One is Bobby Deol’s powerful central act, which fuels a difficult story with vulnerability and unexpected humanity. It is gutting to see him sob, apologise to a cop over a slip of the tongue, and smile dryly with a broken front tooth. The second is Kashyap’s delicious humour aimed at the law-and-order machinery. It doesn’t evoke big laughs, but it does fire a steady stream of chuckles, with the conversations flowing between Hindi and other languages. The Subhash Ghai-Trimurti line is something that would make any Bollywood buff flash a smile.
Bandar can also be viewed through the eyes of its “good” women. The one who comes across as the most wronged is Samar’s present girlfriend, Khushi, played by a lovely Saba Azad. The film makes it crystal-clear that he isn’t the right man for the 35-year-old woman. Still, she turns up and tries to process a whole load of information that’s thrown at her.

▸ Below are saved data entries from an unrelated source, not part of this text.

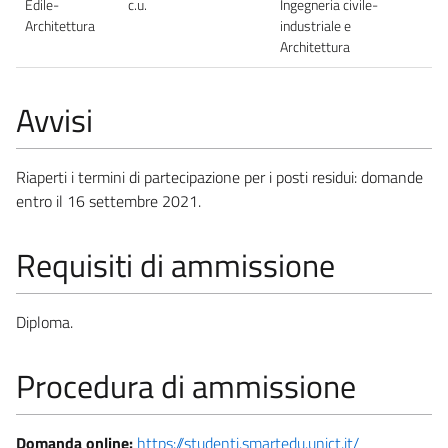
Edile-
c.u.
Ingegneria civile-
Architettura
industriale e
Architettura
Avvisi
Riaperti i termini di partecipazione per i posti residui: domande
entro il 16 settembre 2021.
Requisiti di ammissione
Diploma.
Procedura di ammissione
Domanda online:
https://studenti.smartedu.unict.it/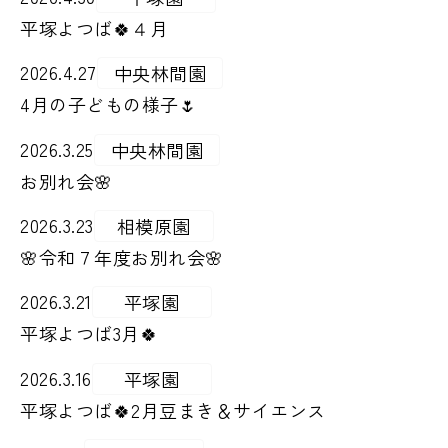
平塚よつば🍀４月
2026.4.27
中央林間園
4月の子どもの様子🌷
2026.3.25
中央林間園
お別れ会🌸
2026.3.23
相模原園
🌸令和７年度お別れ会🌸
2026.3.21
平塚園
平塚よつば3月🍀
2026.3.16
平塚園
平塚よつば🍀2月豆まき＆サイエンス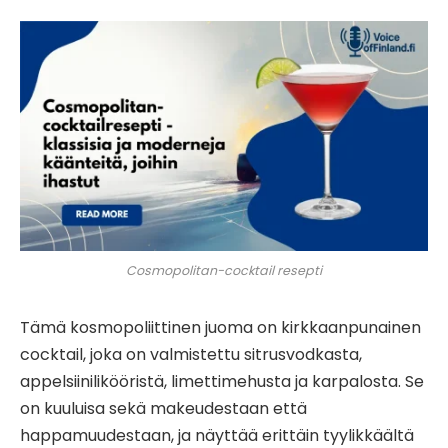
Cosmopolitan-cocktail resepti
Tämä kosmopoliittinen juoma on kirkkaanpunainen
cocktail, joka on valmistettu sitrusvodkasta,
appelsiinilikööristä, limettimehusta ja karpalosta. Se
on kuuluisa sekä makeudestaan ​​että
happamuudestaan, ja näyttää erittäin tyylikkäältä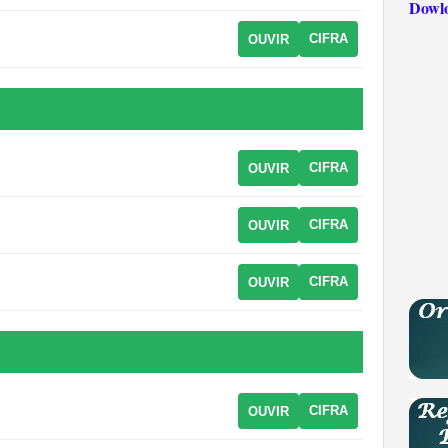
Dowl
CIFRA
OUVIR
CIFRA
OUVIR
CIFRA
OUVIR
CIFRA
OUVIR
CIFRA
OUVIR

You would feel equally bad for Suhani (Sanya Malhotra, superb), who grows frustrated with her irresponsible brother’s silence and demands. Samar wasn’t great to either of them. Nor did he end Gayatri’s chapter with maturity. Was he accountable for these actions? Yes. Was his punishment too harsh? Also, yes.
When a co-inmate tells Samar that a mere rape accusation renders a man guilty in everyone’s eyes, Bandar pushes you to analyse the very design of society. As a result, when Samar cries out in distress, “I am not a rapist, I am a murderer,” you do heave a sigh of sympathy. What Kashyap’s film tries to deliver is perhaps a cautionary message, without explicitly advocating legal reform. It urges men to reconsider what they think consent is, and the dangers of assuming it exists, however unromantic this may be.
In Bandar, the filmmaker’s anger, the leading man’s sincerity, and the crew’s enthusiasm to tell a distressing and cyclic story are all palpable. Frequently in the film, Samar is shown seated in a monkey-like pose inside the cell. It is an imagery that tightens the film’s title metaphor. He is an actor confined in a cage that doesn’t have a mirror — an object that is crucial in a profession that forces one to become a narcissist.
Yes, the film does vilify the woman without giving much insight into her psyche, but one understands the particular narrative pocket it is working in. There are manipulative and destructive women, too, and their stories deserve a canvas. Then again, if its message is misinterpreted as a plea for men’s rights in a world where women continue to be mistreated every minute, the purpose of its existence is lost.